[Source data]
▶
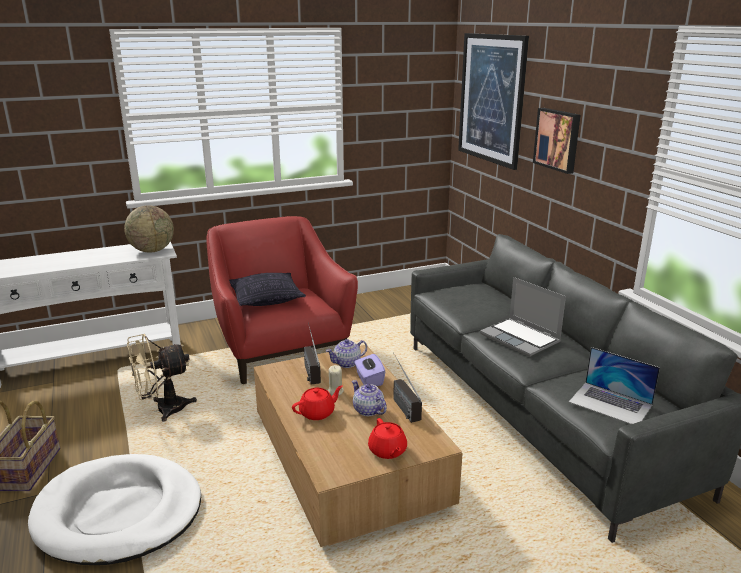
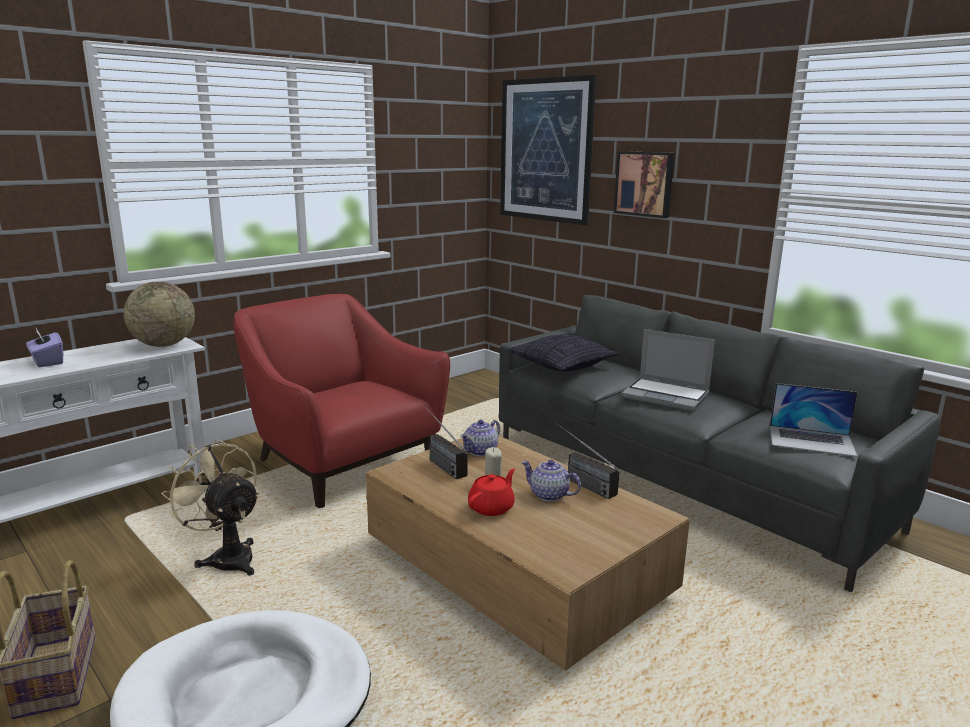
camera: 20 degrees left, 5 degrees down
(163, 410) = (227, 557): beige fan -> beige fan turned 90 degrees clockwise
(266, 299) = (330, 395): pillow -> pillow (562, 366)
(369, 380) = (522, 464): purple tissue box -> purple tissue box (47, 362)
(387, 451) = (609, 533): red teapot -> none

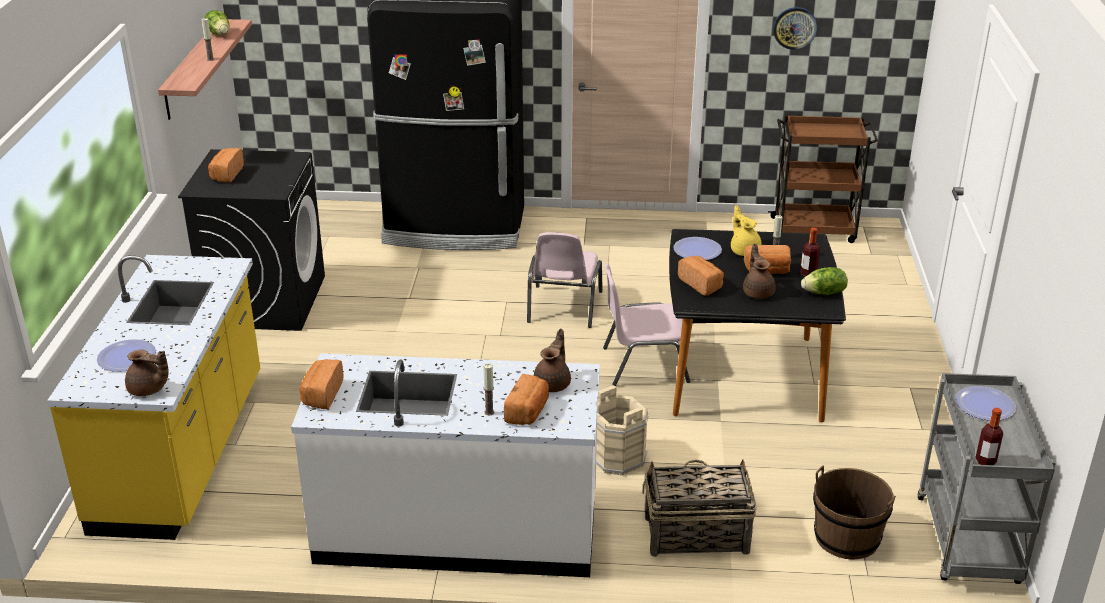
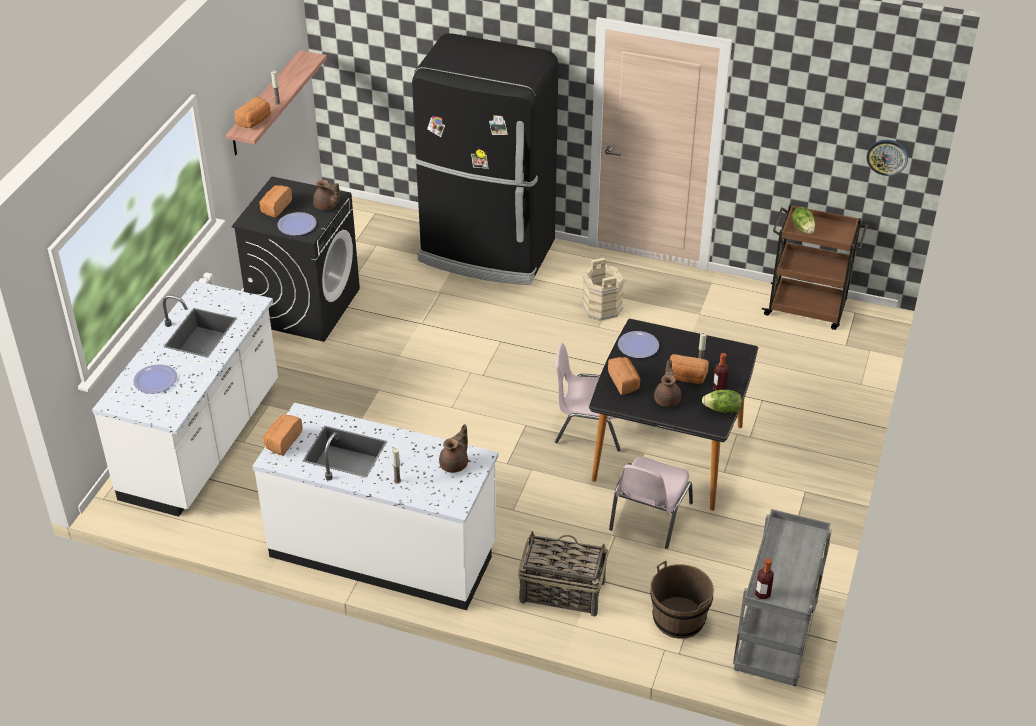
camera: 15 degrees right, 10 degrees up
(148, 390) = (163, 413): brown teapot -> brown teapot (326, 206)
(183, 453) = (203, 442): yellow counter -> white counter
(219, 33) = (294, 70): lettuce -> lettuce (803, 228)
(528, 412) = (425, 486): bread -> bread (255, 121)
(563, 307) = (546, 356): pink chair -> pink chair (649, 517)
(618, 457) = (531, 511): beige bucket -> beige bucket (602, 308)
(744, 250) = (678, 353): yellow teapot -> none
(795, 28) = (802, 131): wall clock -> wall clock (887, 157)
(985, 405) = (793, 543): plate -> plate (297, 225)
◀
### Your goal
For this exercise, please copy exactly the lines from the one holding "(744, 250) = (678, 353): yellow" through the end of the records, the first and last included.

### Solution to this task
(744, 250) = (678, 353): yellow teapot -> none
(795, 28) = (802, 131): wall clock -> wall clock (887, 157)
(985, 405) = (793, 543): plate -> plate (297, 225)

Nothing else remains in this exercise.